Friday, October 25, 2013

Inclusion of Air Pressure Effects for Super Large Gravity Balloons

Although impractically huge, the math of a gravity balloon changes a great deal when they get beyond a certain size, in large part due to the pressure of the air itself.  There are quite a few related discussions that stem from this.  On Earth, for instance, we need our large gravity well to hold in air, but it's not so much because the upper atmosphere extends to escape-able distances at thermal velocities - far from it.  In terms of sheer value of density, our atmosphere is basically gone when you reach 40 km.

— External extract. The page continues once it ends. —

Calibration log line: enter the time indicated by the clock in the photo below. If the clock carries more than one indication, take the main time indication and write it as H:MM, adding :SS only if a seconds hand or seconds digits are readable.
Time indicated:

That altitude represents a Delta V value (the speed you would accelerate to if you fell that height in a vacuum) of 0.6 km/s, whereas the escape velocity for Earth itself is around 11 km/s.  The role our gravity-well plays is, instead, to fight against the "boiling" off our our upper atmosphere by higher energy particles from the sun and the cosmos.

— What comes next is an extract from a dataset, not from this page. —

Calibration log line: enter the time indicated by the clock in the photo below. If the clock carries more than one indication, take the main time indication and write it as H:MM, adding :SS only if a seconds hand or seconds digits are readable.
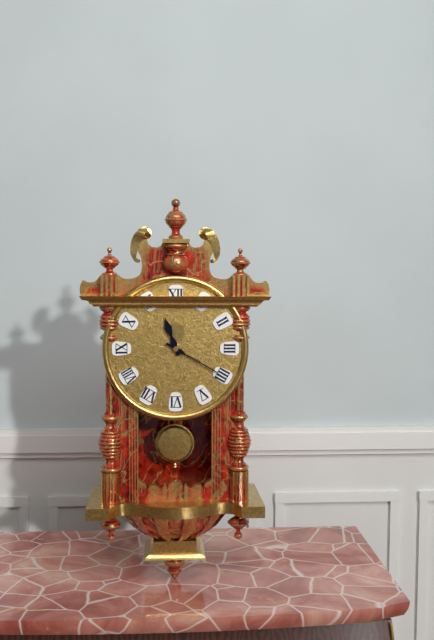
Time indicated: 11:20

To put this in different terms, if you wanted to blanket the Earth in a sheet to hold in its atmosphere, that sheet wouldn't need to be very thick.  A simple mathematical treatment of this is to say that the pressure drops off exponentially.  You need a constant to use in that equation, which is simple, and given by this reference to be 7 km.  You can very easily see that at 40 km, you're left with less than 1% of the air pressure, according to [P = P0 exp(- h/h0 )].

One might correctly notice that this has implications for a gravity balloon.  This raises the possibility of a super large type of gravity balloon, which perhaps looks more like a gas giant planet than a space station.  Formalize the problem by requiring a habitable pressure in the center.  Then that pressure decreases as you move away from the center.  There are a few possible non-ideal consequences of this, which are quite interesting from a physics standpoint.  Most obvious, the outer regions might not be entirely habitable due to a low barometric pressure.  This would only happen for extremely large sizes, and represents the ultimate upper limit.  Second, you forfeit the zero-gravity environment for a large part of the volume.  While the outer regions aren't zero gravity, they can still be very low gravity.  Going from 1 atmosphere of pressure to near-zero pressure requires a certain potential difference, but unlike Earth, that difference may be spread over a large difference for a super large gravity balloon, resulting is a very low field at any point.  It's possible that any residual gravitational field could be counteracted by wind turbines which have relatively low energy requirements.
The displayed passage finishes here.